■ **Directions**
Only the lines from the top of the material through the line containing "Rendered at 1500 by 844 pixels." should be restated, each one exactly.

■ **Record excerpts**
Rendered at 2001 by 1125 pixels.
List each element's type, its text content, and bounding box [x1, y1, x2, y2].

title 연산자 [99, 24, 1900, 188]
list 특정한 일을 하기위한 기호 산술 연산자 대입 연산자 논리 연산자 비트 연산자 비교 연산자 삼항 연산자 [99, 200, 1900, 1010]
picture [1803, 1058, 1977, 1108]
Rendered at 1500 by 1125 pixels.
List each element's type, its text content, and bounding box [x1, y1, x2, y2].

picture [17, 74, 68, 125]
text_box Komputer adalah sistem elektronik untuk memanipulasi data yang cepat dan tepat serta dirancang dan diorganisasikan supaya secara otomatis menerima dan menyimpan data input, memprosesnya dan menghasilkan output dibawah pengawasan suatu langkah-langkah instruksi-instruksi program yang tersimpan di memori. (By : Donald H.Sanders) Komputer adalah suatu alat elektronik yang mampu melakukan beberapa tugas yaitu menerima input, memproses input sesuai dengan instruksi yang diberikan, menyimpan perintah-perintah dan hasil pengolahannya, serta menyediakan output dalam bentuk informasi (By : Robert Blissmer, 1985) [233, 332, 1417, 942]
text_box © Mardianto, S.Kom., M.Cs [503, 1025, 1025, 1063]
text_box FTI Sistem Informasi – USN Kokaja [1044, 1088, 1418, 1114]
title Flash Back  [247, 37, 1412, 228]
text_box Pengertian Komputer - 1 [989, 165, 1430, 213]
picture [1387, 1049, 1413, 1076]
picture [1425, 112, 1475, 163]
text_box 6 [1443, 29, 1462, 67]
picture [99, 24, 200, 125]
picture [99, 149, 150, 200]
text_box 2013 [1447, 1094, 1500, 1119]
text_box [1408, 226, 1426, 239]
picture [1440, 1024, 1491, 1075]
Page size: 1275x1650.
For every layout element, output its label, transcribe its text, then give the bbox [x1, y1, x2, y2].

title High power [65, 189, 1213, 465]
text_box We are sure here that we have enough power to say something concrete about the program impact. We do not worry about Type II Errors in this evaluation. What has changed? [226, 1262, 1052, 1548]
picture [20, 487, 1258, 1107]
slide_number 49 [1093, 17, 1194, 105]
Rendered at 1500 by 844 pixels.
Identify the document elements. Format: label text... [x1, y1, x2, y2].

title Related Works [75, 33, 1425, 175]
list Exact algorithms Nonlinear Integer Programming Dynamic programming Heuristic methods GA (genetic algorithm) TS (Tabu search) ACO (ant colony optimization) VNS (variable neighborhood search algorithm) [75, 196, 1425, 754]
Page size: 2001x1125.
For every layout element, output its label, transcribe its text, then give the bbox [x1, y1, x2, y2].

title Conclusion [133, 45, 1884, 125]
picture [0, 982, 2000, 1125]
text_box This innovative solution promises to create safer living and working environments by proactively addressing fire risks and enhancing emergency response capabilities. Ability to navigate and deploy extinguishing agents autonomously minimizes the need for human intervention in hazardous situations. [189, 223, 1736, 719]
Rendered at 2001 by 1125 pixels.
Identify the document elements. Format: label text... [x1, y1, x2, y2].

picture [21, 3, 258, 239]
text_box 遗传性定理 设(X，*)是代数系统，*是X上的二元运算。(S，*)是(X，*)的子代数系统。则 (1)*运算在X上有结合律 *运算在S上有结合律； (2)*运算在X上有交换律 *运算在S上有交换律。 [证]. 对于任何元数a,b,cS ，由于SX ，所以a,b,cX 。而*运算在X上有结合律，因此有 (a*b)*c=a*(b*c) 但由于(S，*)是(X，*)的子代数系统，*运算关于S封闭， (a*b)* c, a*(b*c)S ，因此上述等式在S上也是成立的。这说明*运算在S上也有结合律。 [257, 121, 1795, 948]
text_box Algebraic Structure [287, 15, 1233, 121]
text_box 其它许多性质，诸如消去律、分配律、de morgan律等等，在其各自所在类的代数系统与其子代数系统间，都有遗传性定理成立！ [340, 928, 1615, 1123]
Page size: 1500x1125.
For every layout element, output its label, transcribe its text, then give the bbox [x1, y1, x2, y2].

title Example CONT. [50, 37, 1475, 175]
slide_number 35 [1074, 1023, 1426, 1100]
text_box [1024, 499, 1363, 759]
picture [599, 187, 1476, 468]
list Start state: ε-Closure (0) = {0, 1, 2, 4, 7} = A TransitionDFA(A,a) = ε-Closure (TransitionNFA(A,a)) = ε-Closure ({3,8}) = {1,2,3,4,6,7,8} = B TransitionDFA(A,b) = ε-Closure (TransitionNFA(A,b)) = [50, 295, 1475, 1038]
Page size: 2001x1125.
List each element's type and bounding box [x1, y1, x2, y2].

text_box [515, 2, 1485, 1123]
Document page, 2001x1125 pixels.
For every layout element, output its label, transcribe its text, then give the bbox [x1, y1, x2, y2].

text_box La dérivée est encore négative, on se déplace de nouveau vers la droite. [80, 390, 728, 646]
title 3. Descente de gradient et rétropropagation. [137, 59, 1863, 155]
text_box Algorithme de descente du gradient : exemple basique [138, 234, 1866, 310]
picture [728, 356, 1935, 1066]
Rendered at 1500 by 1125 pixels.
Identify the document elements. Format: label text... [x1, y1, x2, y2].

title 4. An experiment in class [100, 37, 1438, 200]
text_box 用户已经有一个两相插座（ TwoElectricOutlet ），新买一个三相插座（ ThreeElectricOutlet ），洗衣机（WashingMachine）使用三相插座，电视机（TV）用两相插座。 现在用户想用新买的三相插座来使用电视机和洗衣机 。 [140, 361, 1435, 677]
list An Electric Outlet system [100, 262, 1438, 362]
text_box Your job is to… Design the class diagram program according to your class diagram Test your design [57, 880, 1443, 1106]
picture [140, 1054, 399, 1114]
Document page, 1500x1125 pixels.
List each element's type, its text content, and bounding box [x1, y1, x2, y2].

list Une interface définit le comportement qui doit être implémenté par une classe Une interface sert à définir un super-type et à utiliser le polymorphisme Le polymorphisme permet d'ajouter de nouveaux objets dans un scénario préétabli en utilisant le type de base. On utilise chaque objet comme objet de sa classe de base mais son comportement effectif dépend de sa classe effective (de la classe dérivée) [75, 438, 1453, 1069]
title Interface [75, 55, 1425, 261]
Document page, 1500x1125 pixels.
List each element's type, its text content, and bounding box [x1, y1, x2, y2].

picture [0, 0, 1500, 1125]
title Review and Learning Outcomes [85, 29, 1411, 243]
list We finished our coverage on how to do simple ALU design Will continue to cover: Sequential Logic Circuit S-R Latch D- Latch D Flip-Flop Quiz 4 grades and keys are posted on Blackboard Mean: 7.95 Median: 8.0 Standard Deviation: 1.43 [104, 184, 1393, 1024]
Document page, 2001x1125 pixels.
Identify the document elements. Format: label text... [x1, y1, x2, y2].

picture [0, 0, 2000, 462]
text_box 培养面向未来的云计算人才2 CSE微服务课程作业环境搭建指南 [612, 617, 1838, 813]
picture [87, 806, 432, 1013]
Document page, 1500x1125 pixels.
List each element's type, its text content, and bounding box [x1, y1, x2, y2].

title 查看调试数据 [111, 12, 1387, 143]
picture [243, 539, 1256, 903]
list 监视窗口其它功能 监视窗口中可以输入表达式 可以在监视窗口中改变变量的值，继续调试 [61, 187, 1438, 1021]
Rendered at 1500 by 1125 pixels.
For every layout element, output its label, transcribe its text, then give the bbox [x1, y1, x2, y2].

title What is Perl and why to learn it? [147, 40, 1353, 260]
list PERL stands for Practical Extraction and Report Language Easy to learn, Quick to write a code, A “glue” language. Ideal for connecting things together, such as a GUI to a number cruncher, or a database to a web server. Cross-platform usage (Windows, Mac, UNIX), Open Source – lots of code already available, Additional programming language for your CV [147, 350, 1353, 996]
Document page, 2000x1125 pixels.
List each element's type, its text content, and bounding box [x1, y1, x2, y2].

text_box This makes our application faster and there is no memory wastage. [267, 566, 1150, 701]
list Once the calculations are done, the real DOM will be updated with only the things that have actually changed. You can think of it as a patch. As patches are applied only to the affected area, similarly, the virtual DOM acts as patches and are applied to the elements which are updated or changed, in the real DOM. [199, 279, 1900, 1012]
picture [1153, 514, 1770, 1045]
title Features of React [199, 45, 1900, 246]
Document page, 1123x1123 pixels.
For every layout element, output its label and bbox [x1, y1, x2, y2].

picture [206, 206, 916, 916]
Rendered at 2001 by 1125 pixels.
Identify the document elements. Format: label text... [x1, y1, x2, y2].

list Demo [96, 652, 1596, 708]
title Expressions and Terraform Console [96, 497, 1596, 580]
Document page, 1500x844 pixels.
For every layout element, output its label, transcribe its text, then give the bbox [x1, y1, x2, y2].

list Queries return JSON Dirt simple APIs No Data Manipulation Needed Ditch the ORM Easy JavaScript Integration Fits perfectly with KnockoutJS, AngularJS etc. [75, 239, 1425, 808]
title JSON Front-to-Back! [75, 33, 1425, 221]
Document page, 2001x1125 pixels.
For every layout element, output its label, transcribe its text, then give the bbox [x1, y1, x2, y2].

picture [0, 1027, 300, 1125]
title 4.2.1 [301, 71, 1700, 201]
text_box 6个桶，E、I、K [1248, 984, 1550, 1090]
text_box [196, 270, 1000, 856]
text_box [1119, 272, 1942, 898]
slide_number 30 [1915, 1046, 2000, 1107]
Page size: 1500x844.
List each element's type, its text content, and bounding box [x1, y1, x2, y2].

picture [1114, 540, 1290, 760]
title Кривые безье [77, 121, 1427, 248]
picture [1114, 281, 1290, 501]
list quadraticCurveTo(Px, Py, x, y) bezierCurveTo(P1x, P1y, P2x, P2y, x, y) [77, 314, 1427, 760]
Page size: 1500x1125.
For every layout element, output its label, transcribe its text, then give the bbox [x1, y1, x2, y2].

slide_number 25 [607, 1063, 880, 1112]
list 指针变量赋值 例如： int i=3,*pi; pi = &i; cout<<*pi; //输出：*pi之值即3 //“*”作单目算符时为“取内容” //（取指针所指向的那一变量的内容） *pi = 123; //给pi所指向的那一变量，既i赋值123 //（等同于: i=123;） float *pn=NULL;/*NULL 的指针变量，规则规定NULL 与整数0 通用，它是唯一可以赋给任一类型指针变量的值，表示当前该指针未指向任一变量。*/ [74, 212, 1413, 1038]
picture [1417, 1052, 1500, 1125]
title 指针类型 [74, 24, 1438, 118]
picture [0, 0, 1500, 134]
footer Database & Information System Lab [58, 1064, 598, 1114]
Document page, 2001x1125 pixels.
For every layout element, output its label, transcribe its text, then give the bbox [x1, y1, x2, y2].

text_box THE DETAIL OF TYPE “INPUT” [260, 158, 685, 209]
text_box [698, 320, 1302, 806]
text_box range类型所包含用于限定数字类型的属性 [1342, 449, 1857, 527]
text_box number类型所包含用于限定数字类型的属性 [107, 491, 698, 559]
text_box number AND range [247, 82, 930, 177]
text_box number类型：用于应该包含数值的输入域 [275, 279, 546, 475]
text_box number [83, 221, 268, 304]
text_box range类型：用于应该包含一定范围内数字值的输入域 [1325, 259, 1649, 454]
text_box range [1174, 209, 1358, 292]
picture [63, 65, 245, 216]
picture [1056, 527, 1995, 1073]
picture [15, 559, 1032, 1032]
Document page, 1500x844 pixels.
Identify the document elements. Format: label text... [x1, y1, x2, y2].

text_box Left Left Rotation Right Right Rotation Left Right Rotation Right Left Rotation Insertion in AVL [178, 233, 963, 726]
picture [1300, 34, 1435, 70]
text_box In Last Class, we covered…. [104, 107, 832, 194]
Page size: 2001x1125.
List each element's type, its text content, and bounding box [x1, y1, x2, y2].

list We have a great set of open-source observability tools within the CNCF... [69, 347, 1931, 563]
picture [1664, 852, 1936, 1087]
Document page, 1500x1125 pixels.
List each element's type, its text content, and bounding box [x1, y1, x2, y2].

■ **Response below**
Rendered at 2001 by 1125 pixels.
List each element's type, its text content, and bounding box [x1, y1, x2, y2].

title 연산자 [99, 24, 1900, 188]
list 특정한 일을 하기위한 기호 산술 연산자 대입 연산자 논리 연산자 비트 연산자 비교 연산자 삼항 연산자 [99, 200, 1900, 1010]
picture [1803, 1058, 1977, 1108]
Rendered at 1500 by 1125 pixels.
List each element's type, its text content, and bounding box [x1, y1, x2, y2].

picture [17, 74, 68, 125]
text_box Komputer adalah sistem elektronik untuk memanipulasi data yang cepat dan tepat serta dirancang dan diorganisasikan supaya secara otomatis menerima dan menyimpan data input, memprosesnya dan menghasilkan output dibawah pengawasan suatu langkah-langkah instruksi-instruksi program yang tersimpan di memori. (By : Donald H.Sanders) Komputer adalah suatu alat elektronik yang mampu melakukan beberapa tugas yaitu menerima input, memproses input sesuai dengan instruksi yang diberikan, menyimpan perintah-perintah dan hasil pengolahannya, serta menyediakan output dalam bentuk informasi (By : Robert Blissmer, 1985) [233, 332, 1417, 942]
text_box © Mardianto, S.Kom., M.Cs [503, 1025, 1025, 1063]
text_box FTI Sistem Informasi – USN Kokaja [1044, 1088, 1418, 1114]
title Flash Back  [247, 37, 1412, 228]
text_box Pengertian Komputer - 1 [989, 165, 1430, 213]
picture [1387, 1049, 1413, 1076]
picture [1425, 112, 1475, 163]
text_box 6 [1443, 29, 1462, 67]
picture [99, 24, 200, 125]
picture [99, 149, 150, 200]
text_box 2013 [1447, 1094, 1500, 1119]
text_box [1408, 226, 1426, 239]
picture [1440, 1024, 1491, 1075]
Page size: 1275x1650.
For every layout element, output its label, transcribe its text, then give the bbox [x1, y1, x2, y2].

title High power [65, 189, 1213, 465]
text_box We are sure here that we have enough power to say something concrete about the program impact. We do not worry about Type II Errors in this evaluation. What has changed? [226, 1262, 1052, 1548]
picture [20, 487, 1258, 1107]
slide_number 49 [1093, 17, 1194, 105]
Rendered at 1500 by 844 pixels.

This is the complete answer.